Zunächst sprachen die Überlebenden. Zum Gedenken an die Befreiung des größten Vernichtungslagers der Nazis vor 70 Jahren, zu dem das Internationale Auschwitz Komitee am Montag in die Berliner Urania geladen hatte, wandten sich mit Marian Turski und Eva Pusztai-Fahidi zwei Menschen, die den Mördern in Auschwitz entkommen waren, an die geladenen Gäste, darunter Angela Merkel und viele weitere Spitzenpolitiker.
Zunächst hatte Christoph Heubner, der Vizepräsident des Internationalen Auschwitz Komitees, Marian Turski gebeten zu sprechen.
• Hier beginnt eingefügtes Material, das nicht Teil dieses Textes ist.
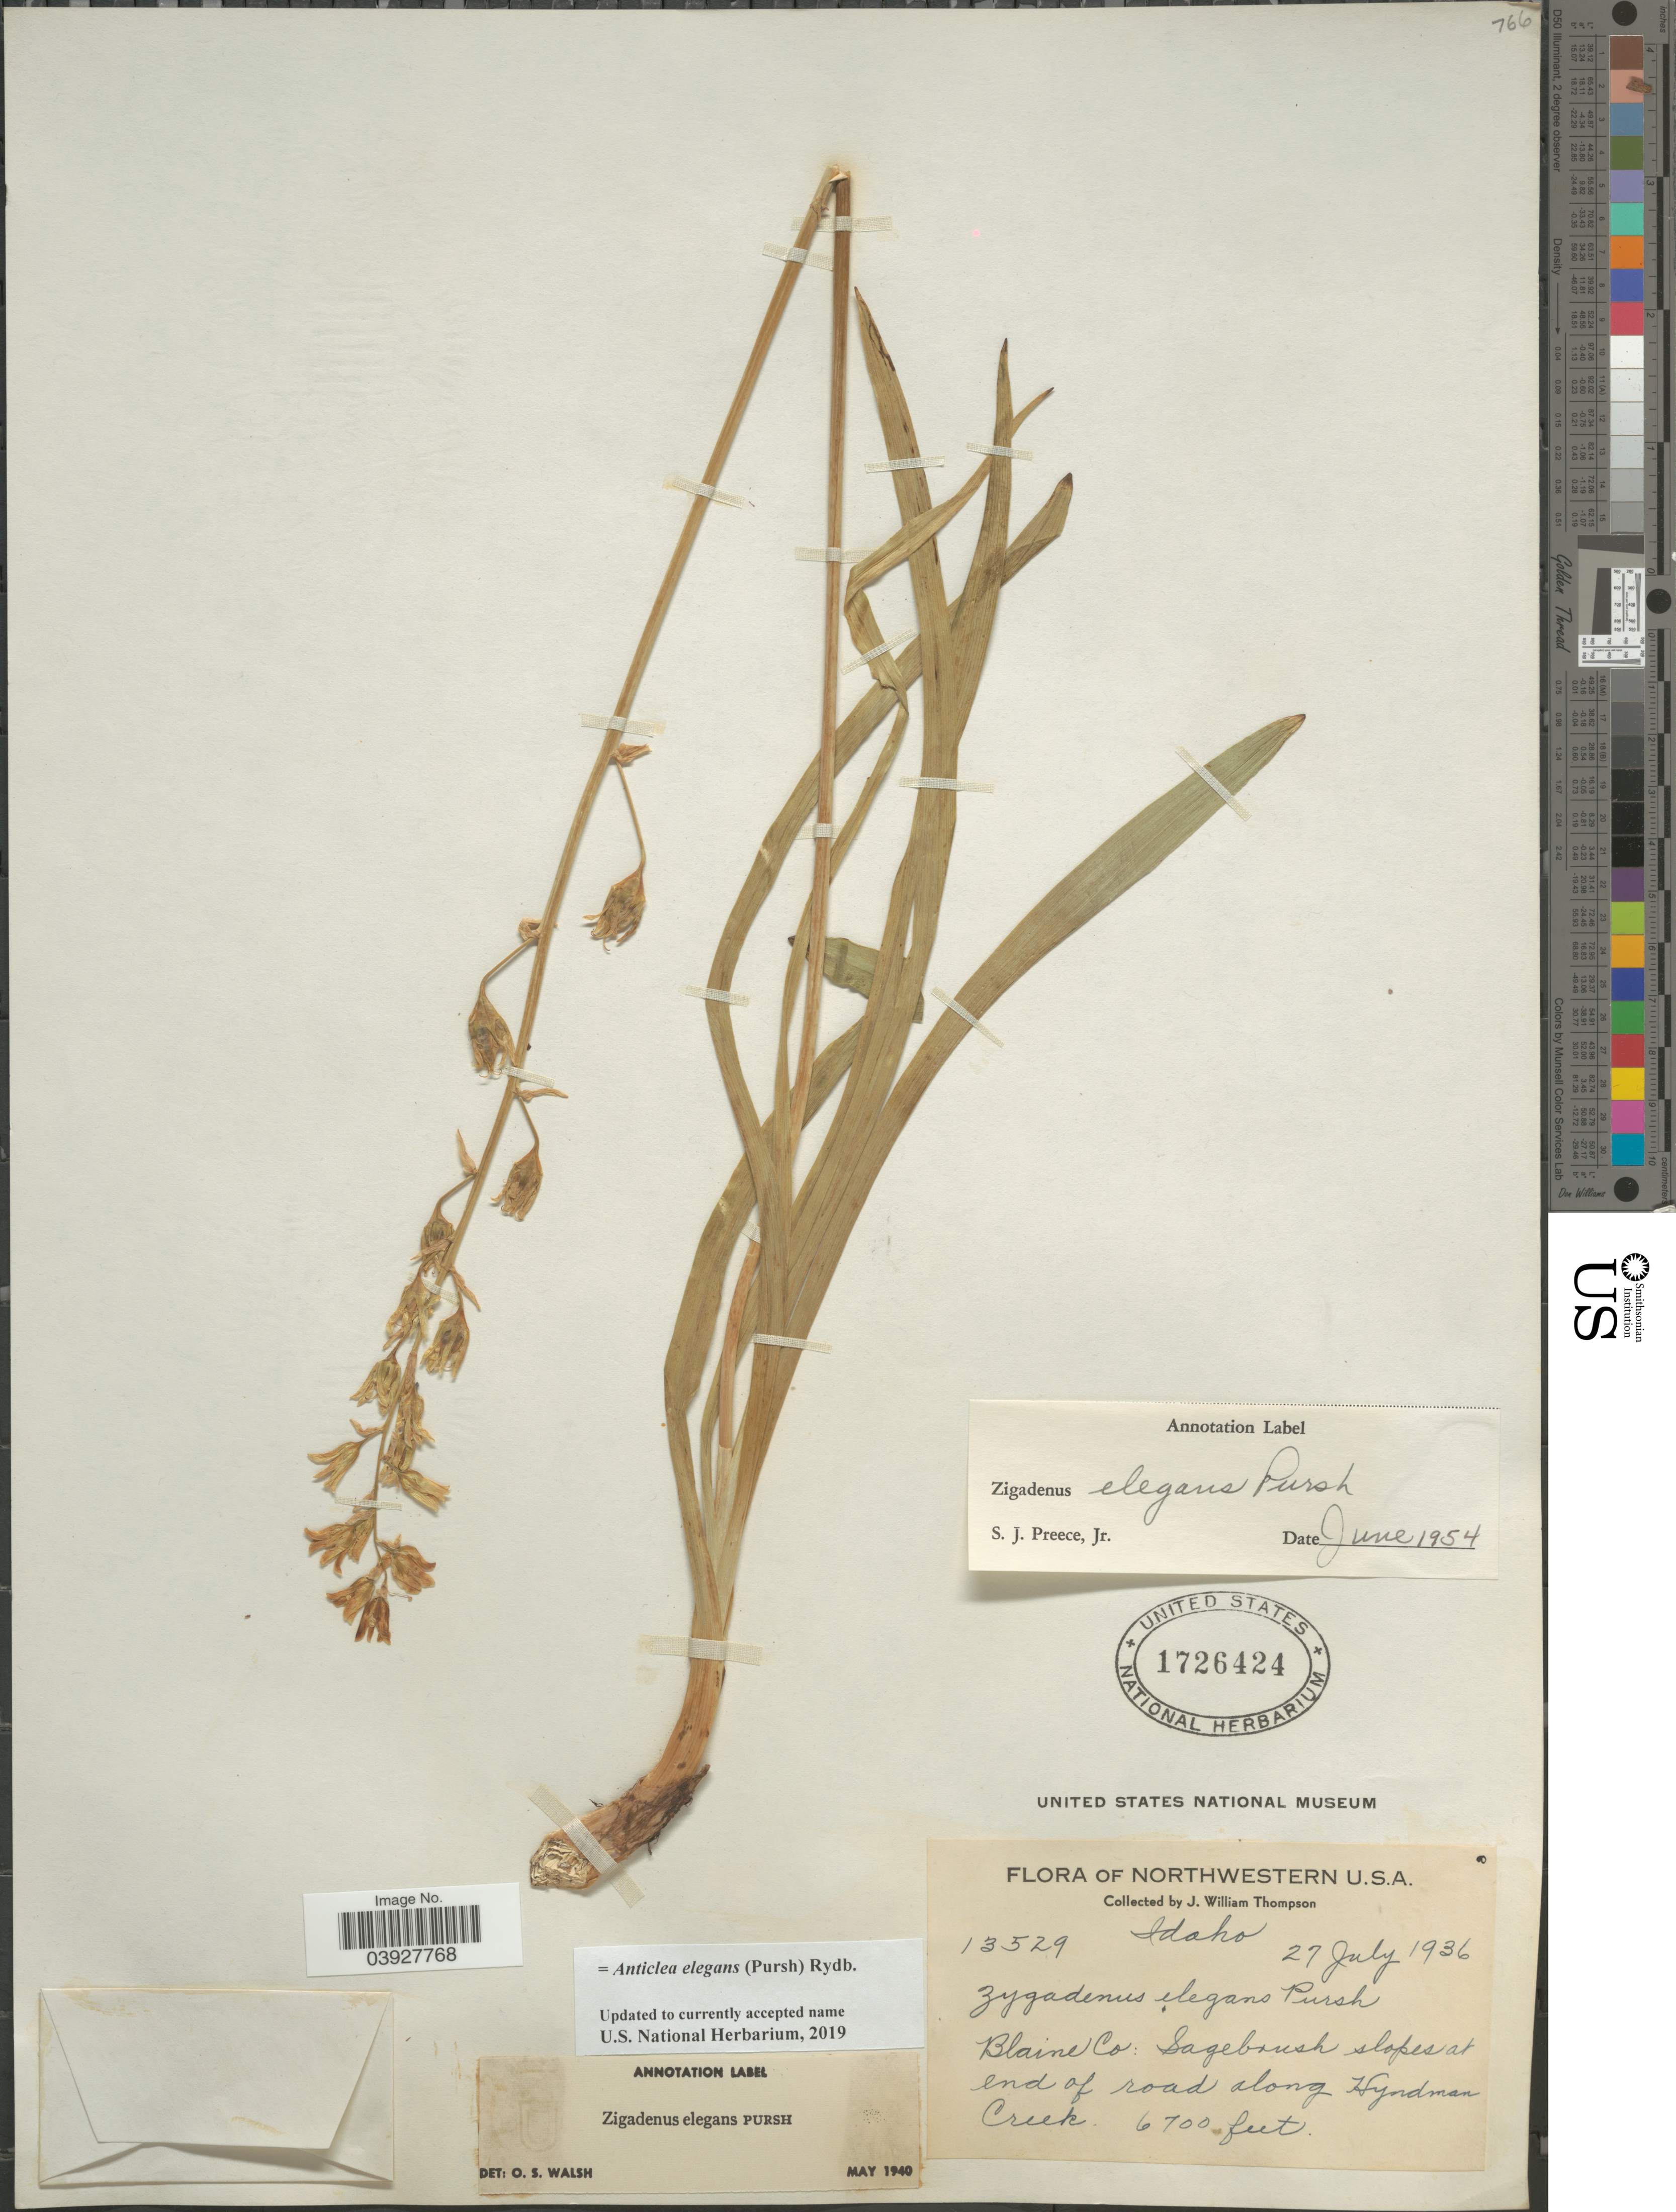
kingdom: Plantae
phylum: Tracheophyta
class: Liliopsida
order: Liliales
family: Melanthiaceae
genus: Anticlea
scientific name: Anticlea elegans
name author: (Pursh) Rydb.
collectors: J. W. Thompson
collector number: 13529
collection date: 1936-07-27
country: United States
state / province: Idaho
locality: Northwestern U.S.A. Blaine Co: Sagebrush slopes at end of road along Hyndman Creek.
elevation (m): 2042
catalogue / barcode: US 1726424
Der 88-jährige polnische Journalist, der Auschwitz und die Todesmärsche nach Buchenwald und Theresienstadt überlebt hat, verglich in seiner Rede die Geschichte mit einem Staffellauf, bei dem die Erinnerung wie ein Stab von Generation zu Generation weitergegeben werde.
»Es bedeutet, dass wir Überlebende euch unser Erbe, unseren Schatz an Erfahrungen übergeben – gute und schlechte.« Der Beginn von Auschwitz liege, so Turski, in der Demütigung von Menschen. Wenn heute ein Bosnier oder ein Türke, ein Israeli oder ein Palästinenser, ein Christ oder ein Muslim gedemütigt werde, dann sei das, »als beginne Auschwitz von Neuem«.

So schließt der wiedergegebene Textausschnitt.